The Bill also touched on past performance and reputation. I refer to the regulation of tenders Bill 2019, which I will move on First Stage next week. I hope to get the support of Fianna Fáil and I remain optimistic in that regard. It is a genuine attempt by us, as tonight's Bill is by Fianna Fáil, to try to address some of the genuine concerns that exist.
While the Bill gives powers to the Comptroller and Auditor General to examine cost overruns, we must get to a situation where we do not have cost overruns because we can nip them in the bud at the tendering and procurement stage. That is what our Bill aims to do.
I will not name any contractor or project but we cannot have a situation where a contractor consistently underbids for some of the major State contracts and ends up costing more in some cases than the highest bidder. That cannot continue because it is costing us hundreds of millions. In this case, it has cost us €450 million. That needs to stop. The Fianna Fáil Bill that is proposed is a genuine attempt to try to address some of the concerns. We will support it in good faith.
I am disgusted at the lack of support for the Bill from the Government. I do not understand why it is not lending its support to it. Even if the Government has concerns about the Bill, it should support it. We should be united in our voices in saying that we want to address the issue once and for all, regardless of who is in government. Given the circumstances, it was childish of the Minister of State, Deputy D'Arcy, to hurl accusations at Fianna Fáil about the overruns it presided over while in government. We must get away from that. The public does not care whether Fine Gael is in government, we are in government or Fianna Fáil is in government. An overrun is an overrun and the public ends up paying for it in the long run, and that needs to stop because people are losing faith in the process. We need to fix it now. We have a very small window of opportunity.

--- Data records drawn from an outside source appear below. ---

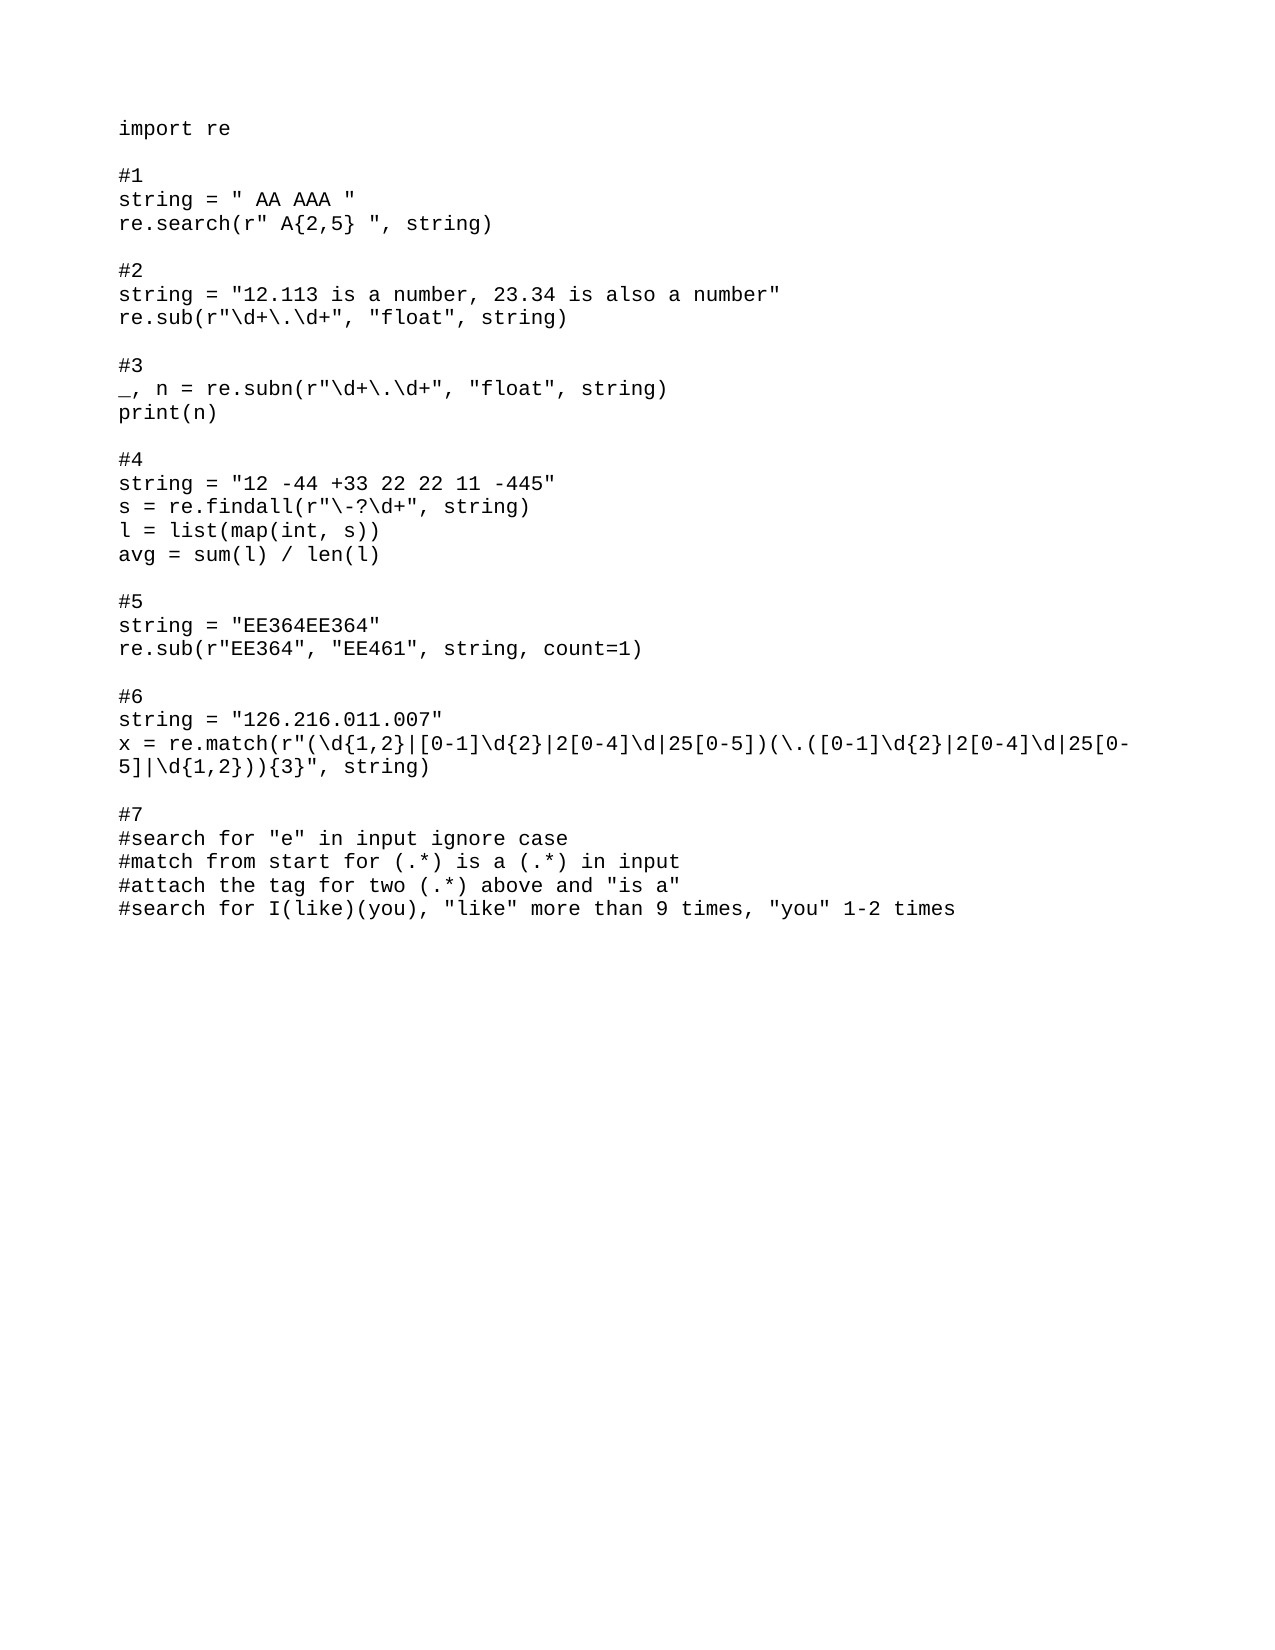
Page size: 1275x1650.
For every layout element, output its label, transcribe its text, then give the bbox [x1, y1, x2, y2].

text #5 [118, 591, 1157, 615]
text string = "126.216.011.007" [118, 709, 1157, 733]
text re.sub(r"EE364", "EE461", string, count=1) [118, 638, 1157, 662]
text #6 [118, 686, 1157, 709]
text string = "12.113 is a number, 23.34 is also a number" [118, 284, 1157, 307]
text l = list(map(int, s)) [118, 520, 1157, 544]
text string = "EE364EE364" [118, 615, 1157, 638]
text x = re.match(r"(\d{1,2}|[0-1]\d{2}|2[0-4]\d|25[0-5])(\.([0-1]\d{2}|2[0-4]\d|25[0-5]|\d{1,2})){3}", string) [118, 733, 1157, 780]
text print(n) [118, 402, 1157, 426]
text #4 [118, 449, 1157, 473]
text string = "12 -44 +33 22 22 11 -445" [118, 473, 1157, 496]
text import re [118, 118, 1157, 142]
text #7 [118, 804, 1157, 827]
text #search for "e" in input ignore case [118, 827, 1157, 851]
text _, n = re.subn(r"\d+\.\d+", "float", string) [118, 378, 1157, 402]
text string = " AA AAA " [118, 189, 1157, 213]
text #2 [118, 260, 1157, 284]
text #search for I(like)(you), "like" more than 9 times, "you" 1-2 times [118, 898, 1157, 922]
text re.sub(r"\d+\.\d+", "float", string) [118, 307, 1157, 331]
text #3 [118, 354, 1157, 378]
text avg = sum(l) / len(l) [118, 544, 1157, 567]
text #1 [118, 165, 1157, 189]
text re.search(r" A{2,5} ", string) [118, 213, 1157, 236]
text #match from start for (.*) is a (.*) in input [118, 851, 1157, 875]
text s = re.findall(r"\-?\d+", string) [118, 496, 1157, 520]
text #attach the tag for two (.*) above and "is a" [118, 875, 1157, 898]
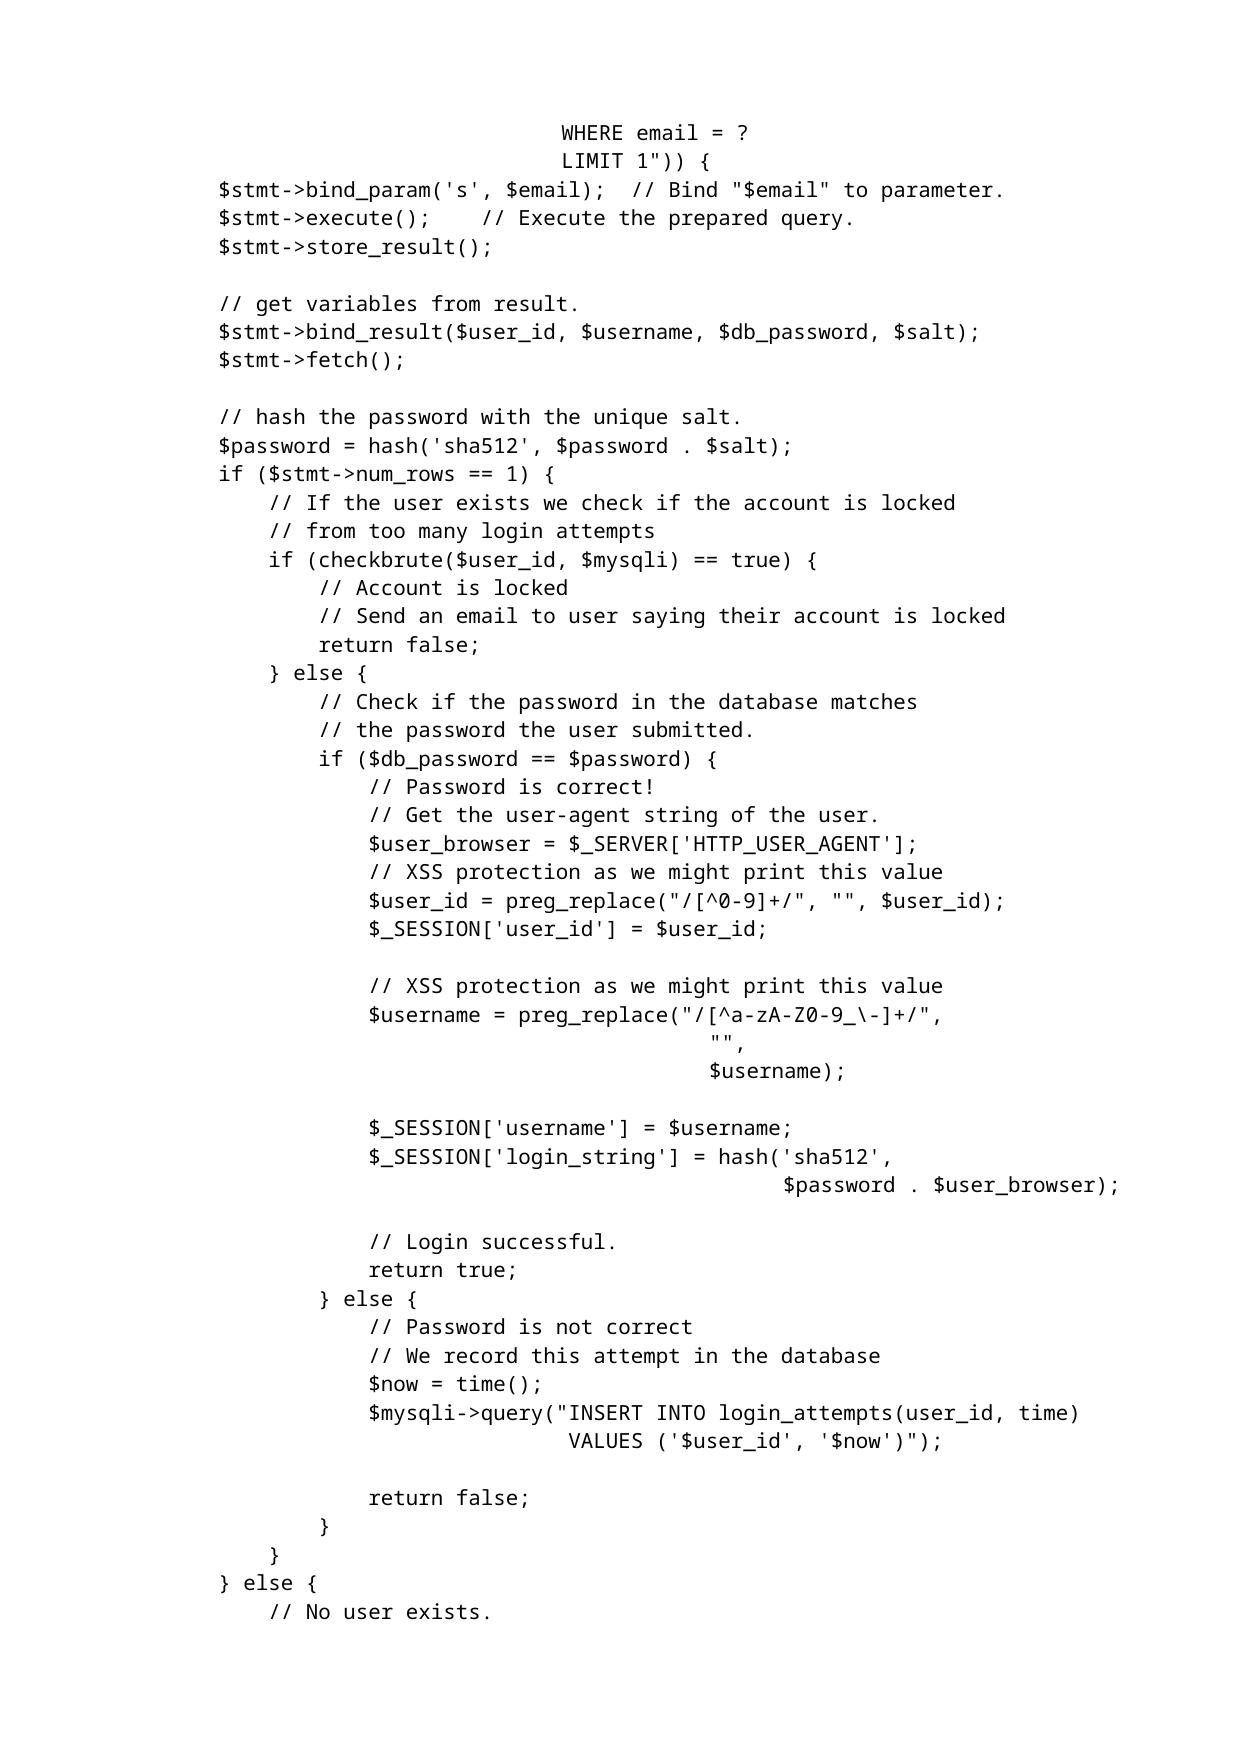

I urge the Minister of State to be more open to suggestions from other Opposition parties than he is tonight on the Fianna Fáil Bill. I ask him to consider supporting the Bill on Thursday during the voting bloc and allow it to go to Committee Stage. We can address on Committee Stage all the concerns he has raised. I share one of the concerns he outlined, but opposing the Bill is sending out the wrong message if the House cannot even bloody agree to send to Committee Stage the very first legislation that is introduced to try to address properly the issues we have been discussing in recent weeks.